● **Records for the exercise**
--*--

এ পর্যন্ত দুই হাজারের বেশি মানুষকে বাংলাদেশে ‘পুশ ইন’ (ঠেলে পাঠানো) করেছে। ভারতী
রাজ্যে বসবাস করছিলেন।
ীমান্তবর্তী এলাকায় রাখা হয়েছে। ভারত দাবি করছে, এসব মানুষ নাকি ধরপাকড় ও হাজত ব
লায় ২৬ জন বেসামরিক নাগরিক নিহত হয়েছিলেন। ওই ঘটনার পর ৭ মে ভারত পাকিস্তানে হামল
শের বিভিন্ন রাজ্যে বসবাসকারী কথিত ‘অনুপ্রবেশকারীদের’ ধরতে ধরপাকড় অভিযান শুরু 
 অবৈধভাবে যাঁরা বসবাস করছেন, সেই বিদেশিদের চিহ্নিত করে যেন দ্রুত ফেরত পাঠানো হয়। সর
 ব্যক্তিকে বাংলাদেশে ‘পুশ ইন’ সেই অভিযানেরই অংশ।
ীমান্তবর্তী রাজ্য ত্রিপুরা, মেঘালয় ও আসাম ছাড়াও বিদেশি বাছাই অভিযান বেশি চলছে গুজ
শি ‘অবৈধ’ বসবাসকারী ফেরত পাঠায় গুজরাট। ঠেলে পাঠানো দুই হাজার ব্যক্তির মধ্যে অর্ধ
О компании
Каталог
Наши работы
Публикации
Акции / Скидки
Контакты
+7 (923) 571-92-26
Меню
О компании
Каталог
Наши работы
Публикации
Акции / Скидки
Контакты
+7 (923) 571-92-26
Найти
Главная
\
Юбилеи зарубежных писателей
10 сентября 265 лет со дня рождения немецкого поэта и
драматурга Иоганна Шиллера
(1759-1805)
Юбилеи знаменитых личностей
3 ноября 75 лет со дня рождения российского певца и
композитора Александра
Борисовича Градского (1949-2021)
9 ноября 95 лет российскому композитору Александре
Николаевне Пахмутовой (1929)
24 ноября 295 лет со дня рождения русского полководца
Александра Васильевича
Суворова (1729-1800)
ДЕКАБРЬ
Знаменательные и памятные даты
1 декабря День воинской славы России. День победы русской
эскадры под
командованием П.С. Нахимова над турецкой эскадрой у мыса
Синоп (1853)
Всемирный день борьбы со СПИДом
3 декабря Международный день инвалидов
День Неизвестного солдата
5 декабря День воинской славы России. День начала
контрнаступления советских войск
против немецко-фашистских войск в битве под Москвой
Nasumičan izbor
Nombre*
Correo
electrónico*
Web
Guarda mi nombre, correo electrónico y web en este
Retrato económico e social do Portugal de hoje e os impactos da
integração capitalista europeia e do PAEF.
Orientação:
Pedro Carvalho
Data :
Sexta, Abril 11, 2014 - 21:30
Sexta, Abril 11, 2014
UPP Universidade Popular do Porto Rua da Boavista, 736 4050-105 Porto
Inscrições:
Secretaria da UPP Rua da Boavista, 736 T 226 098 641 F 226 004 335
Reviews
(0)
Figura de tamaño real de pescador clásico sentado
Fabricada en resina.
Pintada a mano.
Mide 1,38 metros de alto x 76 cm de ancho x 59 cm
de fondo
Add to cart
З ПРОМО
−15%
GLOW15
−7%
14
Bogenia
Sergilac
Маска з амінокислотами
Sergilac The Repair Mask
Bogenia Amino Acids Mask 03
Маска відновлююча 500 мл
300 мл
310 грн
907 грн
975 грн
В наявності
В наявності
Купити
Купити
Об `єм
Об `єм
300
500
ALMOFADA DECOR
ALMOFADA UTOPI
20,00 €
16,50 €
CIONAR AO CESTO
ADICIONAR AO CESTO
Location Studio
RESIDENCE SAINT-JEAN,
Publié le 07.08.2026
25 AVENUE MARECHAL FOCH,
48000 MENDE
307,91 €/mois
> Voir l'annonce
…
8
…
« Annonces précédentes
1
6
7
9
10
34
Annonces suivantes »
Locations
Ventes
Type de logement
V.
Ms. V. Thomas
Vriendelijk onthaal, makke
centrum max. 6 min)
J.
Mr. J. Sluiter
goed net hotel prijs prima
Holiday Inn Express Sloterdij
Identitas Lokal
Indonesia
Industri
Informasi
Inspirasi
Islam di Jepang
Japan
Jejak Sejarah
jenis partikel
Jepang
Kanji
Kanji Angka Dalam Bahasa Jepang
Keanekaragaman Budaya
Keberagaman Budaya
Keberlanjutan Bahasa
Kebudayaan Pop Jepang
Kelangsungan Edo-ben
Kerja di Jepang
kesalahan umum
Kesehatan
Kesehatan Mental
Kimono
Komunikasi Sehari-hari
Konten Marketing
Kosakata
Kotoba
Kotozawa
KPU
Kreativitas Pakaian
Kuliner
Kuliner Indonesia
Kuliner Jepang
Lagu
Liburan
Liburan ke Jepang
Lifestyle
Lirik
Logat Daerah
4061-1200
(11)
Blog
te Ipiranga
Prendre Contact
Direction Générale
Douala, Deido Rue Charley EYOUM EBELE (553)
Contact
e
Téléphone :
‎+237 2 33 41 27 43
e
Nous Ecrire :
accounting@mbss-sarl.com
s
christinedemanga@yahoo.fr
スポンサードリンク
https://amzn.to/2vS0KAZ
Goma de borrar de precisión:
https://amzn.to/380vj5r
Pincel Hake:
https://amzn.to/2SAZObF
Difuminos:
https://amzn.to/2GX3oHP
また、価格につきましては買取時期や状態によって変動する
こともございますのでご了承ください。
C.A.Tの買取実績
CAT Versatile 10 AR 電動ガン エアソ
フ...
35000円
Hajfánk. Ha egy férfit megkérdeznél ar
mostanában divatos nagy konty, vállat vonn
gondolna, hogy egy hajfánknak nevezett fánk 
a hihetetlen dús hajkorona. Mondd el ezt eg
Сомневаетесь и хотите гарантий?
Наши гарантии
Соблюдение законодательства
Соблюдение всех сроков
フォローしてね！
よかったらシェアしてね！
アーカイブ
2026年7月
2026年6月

--*--

● **Instructions to follow**
The records need to be set down again without a single difference.

● **Reply**
এ পর্যন্ত দুই হাজারের বেশি মানুষকে বাংলাদেশে ‘পুশ ইন’ (ঠেলে পাঠানো) করেছে। ভারতী
রাজ্যে বসবাস করছিলেন।
ীমান্তবর্তী এলাকায় রাখা হয়েছে। ভারত দাবি করছে, এসব মানুষ নাকি ধরপাকড় ও হাজত ব
লায় ২৬ জন বেসামরিক নাগরিক নিহত হয়েছিলেন। ওই ঘটনার পর ৭ মে ভারত পাকিস্তানে হামল
শের বিভিন্ন রাজ্যে বসবাসকারী কথিত ‘অনুপ্রবেশকারীদের’ ধরতে ধরপাকড় অভিযান শুরু 
 অবৈধভাবে যাঁরা বসবাস করছেন, সেই বিদেশিদের চিহ্নিত করে যেন দ্রুত ফেরত পাঠানো হয়। সর
 ব্যক্তিকে বাংলাদেশে ‘পুশ ইন’ সেই অভিযানেরই অংশ।
ীমান্তবর্তী রাজ্য ত্রিপুরা, মেঘালয় ও আসাম ছাড়াও বিদেশি বাছাই অভিযান বেশি চলছে গুজ
শি ‘অবৈধ’ বসবাসকারী ফেরত পাঠায় গুজরাট। ঠেলে পাঠানো দুই হাজার ব্যক্তির মধ্যে অর্ধ
О компании
Каталог
Наши работы
Публикации
Акции / Скидки
Контакты
+7 (923) 571-92-26
Меню
О компании
Каталог
Наши работы
Публикации
Акции / Скидки
Контакты
+7 (923) 571-92-26
Найти
Главная
\
Юбилеи зарубежных писателей
10 сентября 265 лет со дня рождения немецкого поэта и
драматурга Иоганна Шиллера
(1759-1805)
Юбилеи знаменитых личностей
3 ноября 75 лет со дня рождения российского певца и
композитора Александра
Борисовича Градского (1949-2021)
9 ноября 95 лет российскому композитору Александре
Николаевне Пахмутовой (1929)
24 ноября 295 лет со дня рождения русского полководца
Александра Васильевича
Суворова (1729-1800)
ДЕКАБРЬ
Знаменательные и памятные даты
1 декабря День воинской славы России. День победы русской
эскадры под
командованием П.С. Нахимова над турецкой эскадрой у мыса
Синоп (1853)
Всемирный день борьбы со СПИДом
3 декабря Международный день инвалидов
День Неизвестного солдата
5 декабря День воинской славы России. День начала
контрнаступления советских войск
против немецко-фашистских войск в битве под Москвой
Nasumičan izbor
Nombre*
Correo
electrónico*
Web
Guarda mi nombre, correo electrónico y web en este
Retrato económico e social do Portugal de hoje e os impactos da
integração capitalista europeia e do PAEF.
Orientação:
Pedro Carvalho
Data :
Sexta, Abril 11, 2014 - 21:30
Sexta, Abril 11, 2014
UPP Universidade Popular do Porto Rua da Boavista, 736 4050-105 Porto
Inscrições:
Secretaria da UPP Rua da Boavista, 736 T 226 098 641 F 226 004 335
Reviews
(0)
Figura de tamaño real de pescador clásico sentado
Fabricada en resina.
Pintada a mano.
Mide 1,38 metros de alto x 76 cm de ancho x 59 cm
de fondo
Add to cart
З ПРОМО
−15%
GLOW15
−7%
14
Bogenia
Sergilac
Маска з амінокислотами
Sergilac The Repair Mask
Bogenia Amino Acids Mask 03
Маска відновлююча 500 мл
300 мл
310 грн
907 грн
975 грн
В наявності
В наявності
Купити
Купити
Об `єм
Об `єм
300
500
ALMOFADA DECOR
ALMOFADA UTOPI
20,00 €
16,50 €
CIONAR AO CESTO
ADICIONAR AO CESTO
Location Studio
RESIDENCE SAINT-JEAN,
Publié le 07.08.2026
25 AVENUE MARECHAL FOCH,
48000 MENDE
307,91 €/mois
> Voir l'annonce
…
8
…
« Annonces précédentes
1
6
7
9
10
34
Annonces suivantes »
Locations
Ventes
Type de logement
V.
Ms. V. Thomas
Vriendelijk onthaal, makke
centrum max. 6 min)
J.
Mr. J. Sluiter
goed net hotel prijs prima
Holiday Inn Express Sloterdij
Identitas Lokal
Indonesia
Industri
Informasi
Inspirasi
Islam di Jepang
Japan
Jejak Sejarah
jenis partikel
Jepang
Kanji
Kanji Angka Dalam Bahasa Jepang
Keanekaragaman Budaya
Keberagaman Budaya
Keberlanjutan Bahasa
Kebudayaan Pop Jepang
Kelangsungan Edo-ben
Kerja di Jepang
kesalahan umum
Kesehatan
Kesehatan Mental
Kimono
Komunikasi Sehari-hari
Konten Marketing
Kosakata
Kotoba
Kotozawa
KPU
Kreativitas Pakaian
Kuliner
Kuliner Indonesia
Kuliner Jepang
Lagu
Liburan
Liburan ke Jepang
Lifestyle
Lirik
Logat Daerah
4061-1200
(11)
Blog
te Ipiranga
Prendre Contact
Direction Générale
Douala, Deido Rue Charley EYOUM EBELE (553)
Contact
e
Téléphone :
‎+237 2 33 41 27 43
e
Nous Ecrire :
accounting@mbss-sarl.com
s
christinedemanga@yahoo.fr
スポンサードリンク
https://amzn.to/2vS0KAZ
Goma de borrar de precisión:
https://amzn.to/380vj5r
Pincel Hake:
https://amzn.to/2SAZObF
Difuminos:
https://amzn.to/2GX3oHP
また、価格につきましては買取時期や状態によって変動する
こともございますのでご了承ください。
C.A.Tの買取実績
CAT Versatile 10 AR 電動ガン エアソ
フ...
35000円
Hajfánk. Ha egy férfit megkérdeznél ar
mostanában divatos nagy konty, vállat vonn
gondolna, hogy egy hajfánknak nevezett fánk 
a hihetetlen dús hajkorona. Mondd el ezt eg
Сомневаетесь и хотите гарантий?
Наши гарантии
Соблюдение законодательства
Соблюдение всех сроков
フォローしてね！
よかったらシェアしてね！
アーカイブ
2026年7月
2026年6月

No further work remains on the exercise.